Тело до последнего борется и сопротивляется. А я ничем не могу помочь. Я уже много выплеснула, надо ждать, пока сила наберется вновь. Я ведь тоже живая, если полезу сейчас помогать, и ее не спасу, и себя подставлю. Агония…
Я всхлипнула. Господин Самир притянул меня к себе и неуклюже ткнул носом в плечо.
– Первая она у вас?
Кивнула. Да, первая, кого я теряю. Так получилось, дома моя практика обширной не была, а здесь я выворачивалась. Где знаниями, где своим даром. Самые безнадежные случаи вытягивала – и зачем? Чтобы больную отравили у меня под носом.
Кто?!
Кажется, я спросила вслух, потому что господин Самир погладил меня по волосам.
– Разве вы не поняли? Вторая служанка… Услышала, что стражу позвали, кинулась наверх, да и… запятнала душу темнотой.
– Это я виновата. Оставила обезболивающее.
– Ошибаетесь, госпожа Ветана. Сами размыслите: если кто отравить идет, неуж яда с собой не возьмет?
Эм-м-м… а верно! Обезболивающее – хорошо, но ядом – проще. Или даже ножом.
– Наверняка у нее и свое было, а ваше просто под руку подвернулось. Вот и…
– Я могла бы не оставлять ее…
– Вы же не подозревали никого из домашних. Да и остались бы… Лежало б тут два трупа.
– Я бы смогла…
– Что смогли? Госпожа Ветана, вы себя переоцениваете. Вы себя в зеркале-то видели? Ручки тоненькие, пальцы прозрачные… Да и не ждали бы вы удара. Не так?
– Я сильная, – огрызнулась я. – Просто выгляжу так.
Меня почти по-отечески погладили по волосам.
– Конечно, госпожа Ветана. Просто поймите, вы бы и ее не спасли, и сами тут легли.
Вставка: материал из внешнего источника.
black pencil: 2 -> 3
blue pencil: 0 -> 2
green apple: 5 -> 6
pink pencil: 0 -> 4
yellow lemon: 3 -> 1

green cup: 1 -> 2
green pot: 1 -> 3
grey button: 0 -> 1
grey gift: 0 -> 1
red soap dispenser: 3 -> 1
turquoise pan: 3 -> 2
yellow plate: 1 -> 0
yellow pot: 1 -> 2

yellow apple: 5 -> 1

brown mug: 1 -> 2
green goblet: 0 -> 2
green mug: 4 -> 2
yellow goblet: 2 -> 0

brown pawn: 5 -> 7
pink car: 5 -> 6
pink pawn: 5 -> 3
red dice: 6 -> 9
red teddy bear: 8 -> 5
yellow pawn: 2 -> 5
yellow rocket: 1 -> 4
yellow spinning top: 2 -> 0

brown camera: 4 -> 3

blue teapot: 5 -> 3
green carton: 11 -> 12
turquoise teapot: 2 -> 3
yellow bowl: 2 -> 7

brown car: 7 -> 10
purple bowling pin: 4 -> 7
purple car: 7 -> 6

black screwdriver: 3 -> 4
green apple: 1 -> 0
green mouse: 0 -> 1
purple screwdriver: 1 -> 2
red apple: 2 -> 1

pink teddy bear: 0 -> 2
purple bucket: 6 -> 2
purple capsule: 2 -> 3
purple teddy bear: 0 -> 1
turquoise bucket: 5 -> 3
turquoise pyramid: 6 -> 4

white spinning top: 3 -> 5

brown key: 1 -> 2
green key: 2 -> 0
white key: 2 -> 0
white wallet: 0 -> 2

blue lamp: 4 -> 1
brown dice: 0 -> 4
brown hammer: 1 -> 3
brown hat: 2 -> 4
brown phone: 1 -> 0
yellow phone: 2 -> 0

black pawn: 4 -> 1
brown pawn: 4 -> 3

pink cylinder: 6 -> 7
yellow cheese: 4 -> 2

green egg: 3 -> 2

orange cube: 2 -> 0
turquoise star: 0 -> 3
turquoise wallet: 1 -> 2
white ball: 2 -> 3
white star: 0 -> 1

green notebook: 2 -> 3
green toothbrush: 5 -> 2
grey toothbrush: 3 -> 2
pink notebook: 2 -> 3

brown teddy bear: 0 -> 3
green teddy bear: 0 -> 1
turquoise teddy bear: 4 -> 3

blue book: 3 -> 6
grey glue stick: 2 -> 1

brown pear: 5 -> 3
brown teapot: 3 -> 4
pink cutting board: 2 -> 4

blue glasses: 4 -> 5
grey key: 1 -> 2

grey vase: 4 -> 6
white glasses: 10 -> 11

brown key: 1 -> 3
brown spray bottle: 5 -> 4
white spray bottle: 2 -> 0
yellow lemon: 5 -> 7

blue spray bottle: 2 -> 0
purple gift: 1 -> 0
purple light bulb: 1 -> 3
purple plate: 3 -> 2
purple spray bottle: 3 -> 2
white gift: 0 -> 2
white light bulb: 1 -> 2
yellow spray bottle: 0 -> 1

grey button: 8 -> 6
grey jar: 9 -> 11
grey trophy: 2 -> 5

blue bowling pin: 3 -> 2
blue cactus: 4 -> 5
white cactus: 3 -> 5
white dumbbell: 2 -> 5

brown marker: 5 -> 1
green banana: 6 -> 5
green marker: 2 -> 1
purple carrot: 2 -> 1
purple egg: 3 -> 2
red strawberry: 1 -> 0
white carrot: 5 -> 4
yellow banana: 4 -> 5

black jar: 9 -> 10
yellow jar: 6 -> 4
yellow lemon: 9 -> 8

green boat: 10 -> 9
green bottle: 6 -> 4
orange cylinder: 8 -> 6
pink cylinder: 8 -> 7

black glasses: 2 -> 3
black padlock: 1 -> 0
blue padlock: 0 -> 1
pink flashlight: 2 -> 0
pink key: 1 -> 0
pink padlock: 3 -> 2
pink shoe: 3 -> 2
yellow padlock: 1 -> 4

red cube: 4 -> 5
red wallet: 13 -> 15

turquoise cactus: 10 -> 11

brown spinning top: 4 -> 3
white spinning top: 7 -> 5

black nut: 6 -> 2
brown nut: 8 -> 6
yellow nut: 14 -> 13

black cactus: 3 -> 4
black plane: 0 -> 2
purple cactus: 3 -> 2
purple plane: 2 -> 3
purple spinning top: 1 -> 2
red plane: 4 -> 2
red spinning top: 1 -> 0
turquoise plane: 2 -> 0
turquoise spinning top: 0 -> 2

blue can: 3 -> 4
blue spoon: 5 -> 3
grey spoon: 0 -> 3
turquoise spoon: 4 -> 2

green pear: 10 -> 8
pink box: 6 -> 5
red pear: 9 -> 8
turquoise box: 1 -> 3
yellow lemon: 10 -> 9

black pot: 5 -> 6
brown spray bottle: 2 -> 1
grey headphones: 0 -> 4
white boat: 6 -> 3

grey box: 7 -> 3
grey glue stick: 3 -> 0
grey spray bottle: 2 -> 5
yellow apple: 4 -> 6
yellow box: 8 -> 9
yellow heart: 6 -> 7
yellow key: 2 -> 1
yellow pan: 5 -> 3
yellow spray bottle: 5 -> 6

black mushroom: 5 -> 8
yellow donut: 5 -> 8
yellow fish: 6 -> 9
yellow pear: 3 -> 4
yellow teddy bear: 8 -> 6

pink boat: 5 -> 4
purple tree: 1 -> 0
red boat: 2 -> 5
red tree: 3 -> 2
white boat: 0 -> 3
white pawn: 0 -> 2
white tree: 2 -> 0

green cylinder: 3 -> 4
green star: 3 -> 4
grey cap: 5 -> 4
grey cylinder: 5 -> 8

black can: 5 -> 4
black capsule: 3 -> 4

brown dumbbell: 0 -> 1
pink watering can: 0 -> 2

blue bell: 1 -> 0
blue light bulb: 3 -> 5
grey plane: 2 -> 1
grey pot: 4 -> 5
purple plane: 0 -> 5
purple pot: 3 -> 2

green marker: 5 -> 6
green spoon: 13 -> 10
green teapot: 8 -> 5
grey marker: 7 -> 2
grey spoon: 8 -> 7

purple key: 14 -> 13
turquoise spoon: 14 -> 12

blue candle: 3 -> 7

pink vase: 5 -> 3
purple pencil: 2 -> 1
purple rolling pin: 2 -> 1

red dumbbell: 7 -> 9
Умом я все это понимала. Даже произносила те же полезные и серьезные слова. А сердце болело. Сердце не желало понимать, оно грызло и ныло, оно плакало о женщине, которую мне не удалось спасти.
Легкий вздох, похожий на шипение, я услышала даже одним ухом. Второе было прижато рукой господина Самира.
– Все?
– Да. Кажется, все.
По комнате поплыл неприятный запах. После смерти мы все пахнем не слишком хорошо, это я знаю. Мышцы расслабляются, и все, что было внутри, выливается наружу.
– Мама! МАМОЧКА!
Господин Литорн.
Я хотела перехватить его, утешить, но мне не дали. Самир ловко прижал меня так, что и слово сказать было тяжко, а Торн вступил в игру:
– Господин Литорн, ваша мать, к сожалению, скончалась.
– Нет!
Крик вышел настолько бабьим, что мужчины поморщились, а я отвела взгляд. Иногда просто стыдно смотреть на человека.
– Господин Литорн…
– Нет! Я не верю! МАМА!!!
Остановить его не удалось. Мужчина прорвался мимо нас в комнату, рухнул на колени у кровати, схватил холодеющую руку, прижал к губам и зарыдал. Истерически, со всхлипываниями и подвываниями. Минут пять я это просто созерцала. Потом вспомнила, что все-таки лекарь, и полезла в сумку за успокоительным.
Как бы этого еще не пришлось откачивать… Тонкая натура, м-да.
Самир успокаивал господина Литорна. Я в процессе не участвовала, потому что при виде меня тот начинал истерически рыдать. Так никакого успокоительного не хватит. Но и уйти пока не получалось. Мало ли что? Вот и терлась в гостиной со стражниками.
Слуг расспрашивали об исчезнувшей девушке, и картина складывалась неприглядная.
– Юнис? Шалопутка, – поморщилась кухарка. – Вечно напялит юбку, ноги наружу выставит, да еще кофту с вырезом нацепит. Сиськи наружу вывалит, и пошла…
– И госпожа Литорн это терпела?
– Ей Несси прислуживала. Да и не решалась та, при госпоже-то. А уж когда хозяйка слегла, Юнис вовсе распоясалась. И чуть что – к хозяину.
– И не просто так? Он мужчина молодой, свободный?